Julia snuggled into her pillow. There was just enough light from the fireplace to reveal a naughty, self-satisfied smile. “And just why
did
you come to my bed tonight? Surely, you are in no condition for—”
“When a man comes naked to his wife’s bed, there’s usually just one reason,” the major purred, his mouth only inches from her lips.
“Precisely.” Julia scowled. The major groaned.
“How many times must I swear I love you?” Nicholas rasped. And idea dawned. “How could I love you as I did in our dreams and have it be merely lust? In dreams a man may roam where he will. And I came to you.”
Nicholas Tarleton admitting the reality of the inexplicable. At long last Julia believed him. She placed her hands, gently, on either side of his battered face. “But it was all a dream, Nicholas.

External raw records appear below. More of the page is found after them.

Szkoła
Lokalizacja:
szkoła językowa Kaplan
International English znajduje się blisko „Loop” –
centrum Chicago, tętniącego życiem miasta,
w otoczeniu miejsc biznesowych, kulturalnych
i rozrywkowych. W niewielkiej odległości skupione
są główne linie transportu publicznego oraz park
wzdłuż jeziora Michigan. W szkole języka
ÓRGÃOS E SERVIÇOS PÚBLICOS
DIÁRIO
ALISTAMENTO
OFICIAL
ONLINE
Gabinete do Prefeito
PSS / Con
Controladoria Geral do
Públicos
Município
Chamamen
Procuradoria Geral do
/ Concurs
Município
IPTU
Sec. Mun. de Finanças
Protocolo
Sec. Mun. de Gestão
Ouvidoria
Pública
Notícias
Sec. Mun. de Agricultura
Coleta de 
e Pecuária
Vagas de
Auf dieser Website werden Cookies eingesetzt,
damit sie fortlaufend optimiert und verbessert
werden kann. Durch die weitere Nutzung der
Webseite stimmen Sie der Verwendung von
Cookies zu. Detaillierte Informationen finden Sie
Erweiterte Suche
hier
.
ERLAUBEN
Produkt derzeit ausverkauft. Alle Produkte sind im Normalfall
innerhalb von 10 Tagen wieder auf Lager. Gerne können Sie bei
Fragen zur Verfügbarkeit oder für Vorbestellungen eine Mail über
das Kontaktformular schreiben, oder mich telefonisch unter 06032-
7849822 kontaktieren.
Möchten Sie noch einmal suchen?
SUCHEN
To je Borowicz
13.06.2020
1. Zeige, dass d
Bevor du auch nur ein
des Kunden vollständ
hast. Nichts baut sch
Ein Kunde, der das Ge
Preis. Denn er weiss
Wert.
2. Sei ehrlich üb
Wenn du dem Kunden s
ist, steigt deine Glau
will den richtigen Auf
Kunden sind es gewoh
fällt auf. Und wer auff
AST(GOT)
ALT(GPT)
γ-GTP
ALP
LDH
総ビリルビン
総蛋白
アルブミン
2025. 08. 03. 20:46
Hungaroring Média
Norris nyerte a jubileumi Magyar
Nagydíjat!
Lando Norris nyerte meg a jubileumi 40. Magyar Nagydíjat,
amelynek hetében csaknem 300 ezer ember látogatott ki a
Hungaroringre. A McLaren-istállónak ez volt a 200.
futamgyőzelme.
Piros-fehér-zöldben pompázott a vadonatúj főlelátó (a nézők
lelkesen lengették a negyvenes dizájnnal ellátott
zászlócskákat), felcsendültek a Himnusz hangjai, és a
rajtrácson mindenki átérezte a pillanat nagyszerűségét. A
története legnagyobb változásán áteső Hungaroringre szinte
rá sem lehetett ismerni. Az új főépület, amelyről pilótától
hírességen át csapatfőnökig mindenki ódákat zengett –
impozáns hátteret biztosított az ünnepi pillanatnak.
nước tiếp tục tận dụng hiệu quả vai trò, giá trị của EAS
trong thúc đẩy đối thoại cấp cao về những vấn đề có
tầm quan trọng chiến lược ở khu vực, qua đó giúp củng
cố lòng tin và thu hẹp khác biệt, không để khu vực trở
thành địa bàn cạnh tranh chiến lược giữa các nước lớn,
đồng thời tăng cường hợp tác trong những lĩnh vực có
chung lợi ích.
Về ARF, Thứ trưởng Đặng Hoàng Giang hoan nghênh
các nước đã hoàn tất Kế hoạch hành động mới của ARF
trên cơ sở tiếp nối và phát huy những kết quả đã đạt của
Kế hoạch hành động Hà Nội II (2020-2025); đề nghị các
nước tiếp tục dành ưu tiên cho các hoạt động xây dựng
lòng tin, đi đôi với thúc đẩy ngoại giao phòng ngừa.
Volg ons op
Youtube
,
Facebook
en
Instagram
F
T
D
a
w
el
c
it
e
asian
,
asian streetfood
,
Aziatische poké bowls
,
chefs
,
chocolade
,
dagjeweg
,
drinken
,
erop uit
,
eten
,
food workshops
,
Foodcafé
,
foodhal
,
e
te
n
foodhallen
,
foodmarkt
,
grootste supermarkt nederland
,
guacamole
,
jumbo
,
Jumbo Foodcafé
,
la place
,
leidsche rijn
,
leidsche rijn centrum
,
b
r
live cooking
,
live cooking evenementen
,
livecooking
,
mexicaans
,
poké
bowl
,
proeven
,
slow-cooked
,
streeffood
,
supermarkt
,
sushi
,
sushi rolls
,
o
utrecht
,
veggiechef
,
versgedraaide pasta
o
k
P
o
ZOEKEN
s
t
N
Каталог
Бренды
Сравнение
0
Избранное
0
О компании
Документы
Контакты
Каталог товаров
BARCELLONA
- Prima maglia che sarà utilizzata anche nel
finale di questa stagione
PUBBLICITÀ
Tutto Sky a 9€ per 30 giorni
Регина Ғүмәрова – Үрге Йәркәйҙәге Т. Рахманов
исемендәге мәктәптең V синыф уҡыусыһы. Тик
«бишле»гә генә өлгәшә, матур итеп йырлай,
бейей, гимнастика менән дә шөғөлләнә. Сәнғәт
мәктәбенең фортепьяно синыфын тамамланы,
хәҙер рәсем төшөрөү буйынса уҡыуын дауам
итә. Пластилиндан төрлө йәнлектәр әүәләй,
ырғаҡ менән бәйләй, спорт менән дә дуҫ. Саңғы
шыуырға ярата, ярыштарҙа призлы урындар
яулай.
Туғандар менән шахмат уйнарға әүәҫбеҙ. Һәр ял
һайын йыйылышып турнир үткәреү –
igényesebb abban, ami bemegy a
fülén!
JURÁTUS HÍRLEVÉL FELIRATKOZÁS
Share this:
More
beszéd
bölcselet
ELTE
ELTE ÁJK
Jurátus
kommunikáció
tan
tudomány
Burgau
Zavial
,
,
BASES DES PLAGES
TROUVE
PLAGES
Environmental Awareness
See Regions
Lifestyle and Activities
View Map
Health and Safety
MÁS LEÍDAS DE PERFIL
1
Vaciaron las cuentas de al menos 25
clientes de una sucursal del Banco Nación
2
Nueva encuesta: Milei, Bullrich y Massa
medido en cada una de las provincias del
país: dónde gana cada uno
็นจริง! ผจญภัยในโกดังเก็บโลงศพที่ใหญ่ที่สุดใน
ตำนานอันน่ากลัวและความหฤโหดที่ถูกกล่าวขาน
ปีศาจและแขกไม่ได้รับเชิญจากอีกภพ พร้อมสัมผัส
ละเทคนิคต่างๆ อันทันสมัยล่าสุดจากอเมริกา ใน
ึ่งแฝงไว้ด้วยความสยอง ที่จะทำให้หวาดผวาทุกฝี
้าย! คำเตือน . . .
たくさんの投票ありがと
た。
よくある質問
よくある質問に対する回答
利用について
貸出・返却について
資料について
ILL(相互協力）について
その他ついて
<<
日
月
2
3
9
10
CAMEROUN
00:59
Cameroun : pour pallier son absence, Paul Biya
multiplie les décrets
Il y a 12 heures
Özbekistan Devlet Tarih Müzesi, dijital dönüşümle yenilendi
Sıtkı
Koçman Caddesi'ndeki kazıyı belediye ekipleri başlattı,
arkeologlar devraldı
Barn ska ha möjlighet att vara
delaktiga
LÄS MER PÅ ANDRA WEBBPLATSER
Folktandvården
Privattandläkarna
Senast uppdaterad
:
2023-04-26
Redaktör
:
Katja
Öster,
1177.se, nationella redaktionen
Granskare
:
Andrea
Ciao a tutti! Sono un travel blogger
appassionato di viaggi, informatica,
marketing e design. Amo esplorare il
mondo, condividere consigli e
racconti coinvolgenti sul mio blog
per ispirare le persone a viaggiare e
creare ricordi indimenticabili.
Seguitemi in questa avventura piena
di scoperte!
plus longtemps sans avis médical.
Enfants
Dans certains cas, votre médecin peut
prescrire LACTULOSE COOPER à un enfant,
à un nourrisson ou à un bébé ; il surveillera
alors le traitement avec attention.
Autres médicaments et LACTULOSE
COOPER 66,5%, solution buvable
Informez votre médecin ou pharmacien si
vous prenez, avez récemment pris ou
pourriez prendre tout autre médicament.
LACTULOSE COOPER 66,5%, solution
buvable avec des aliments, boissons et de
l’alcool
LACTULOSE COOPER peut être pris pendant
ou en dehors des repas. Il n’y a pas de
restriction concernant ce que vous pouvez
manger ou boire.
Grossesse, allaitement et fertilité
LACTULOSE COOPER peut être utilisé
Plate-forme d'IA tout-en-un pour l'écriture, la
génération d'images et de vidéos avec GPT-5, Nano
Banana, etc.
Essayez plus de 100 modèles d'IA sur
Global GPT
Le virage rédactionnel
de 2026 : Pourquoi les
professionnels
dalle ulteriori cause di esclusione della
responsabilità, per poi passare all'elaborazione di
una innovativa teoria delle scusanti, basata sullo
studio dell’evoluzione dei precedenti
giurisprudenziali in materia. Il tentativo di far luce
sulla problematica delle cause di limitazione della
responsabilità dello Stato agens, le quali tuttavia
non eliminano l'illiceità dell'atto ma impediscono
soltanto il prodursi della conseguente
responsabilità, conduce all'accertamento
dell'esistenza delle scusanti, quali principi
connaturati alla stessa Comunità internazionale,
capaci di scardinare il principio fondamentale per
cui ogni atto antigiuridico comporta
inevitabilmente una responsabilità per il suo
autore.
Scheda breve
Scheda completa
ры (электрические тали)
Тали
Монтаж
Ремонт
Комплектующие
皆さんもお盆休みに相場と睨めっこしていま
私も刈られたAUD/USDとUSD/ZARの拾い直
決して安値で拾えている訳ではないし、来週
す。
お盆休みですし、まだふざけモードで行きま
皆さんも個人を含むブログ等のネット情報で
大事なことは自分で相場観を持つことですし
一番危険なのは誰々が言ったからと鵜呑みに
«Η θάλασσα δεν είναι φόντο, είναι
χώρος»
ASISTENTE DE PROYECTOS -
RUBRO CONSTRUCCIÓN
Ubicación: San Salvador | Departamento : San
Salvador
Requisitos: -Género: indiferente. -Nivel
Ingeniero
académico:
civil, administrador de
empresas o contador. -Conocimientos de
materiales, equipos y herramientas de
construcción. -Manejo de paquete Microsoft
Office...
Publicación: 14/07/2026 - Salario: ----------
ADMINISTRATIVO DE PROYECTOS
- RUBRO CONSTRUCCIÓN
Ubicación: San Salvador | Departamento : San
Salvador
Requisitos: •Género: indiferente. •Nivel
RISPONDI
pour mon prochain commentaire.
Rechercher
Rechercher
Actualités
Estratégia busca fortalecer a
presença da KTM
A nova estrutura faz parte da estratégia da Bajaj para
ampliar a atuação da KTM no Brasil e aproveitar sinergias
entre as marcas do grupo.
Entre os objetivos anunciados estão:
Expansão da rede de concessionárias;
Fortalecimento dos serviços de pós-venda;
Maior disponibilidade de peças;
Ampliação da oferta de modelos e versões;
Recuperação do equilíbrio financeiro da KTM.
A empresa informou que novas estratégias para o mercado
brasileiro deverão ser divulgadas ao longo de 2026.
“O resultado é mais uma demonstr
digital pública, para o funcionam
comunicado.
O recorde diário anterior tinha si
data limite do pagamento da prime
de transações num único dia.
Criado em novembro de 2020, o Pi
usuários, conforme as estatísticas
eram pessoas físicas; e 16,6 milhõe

I fear I need new lessons lest I forget what you taught me.”
With a sound which was a remarkable mix of a chuckle and a growl, Nicholas shed his robe and reached for the bed coverings. He savored drawing them back an inch at a time, his eyes moving slowly down from Julia’s generous mouth to her chin, her bare shoulders, the linen so fine he could see her rosy nipples peeking through.
She gasped as his hand followed the route of his eyes, teasing, kneading, promising. Far from steady when he slipped the wisp of fabric off one shoulder. His lips traced a butterfly course from mouth to neck to shoulder, finally fastening on her breast, sucking as if on the milk of life. As gently as if she were a virgin, his hand moved down her body, found the hem of her gown, moved up her inner thigh, ever so slowly, until he touched the core of her desire.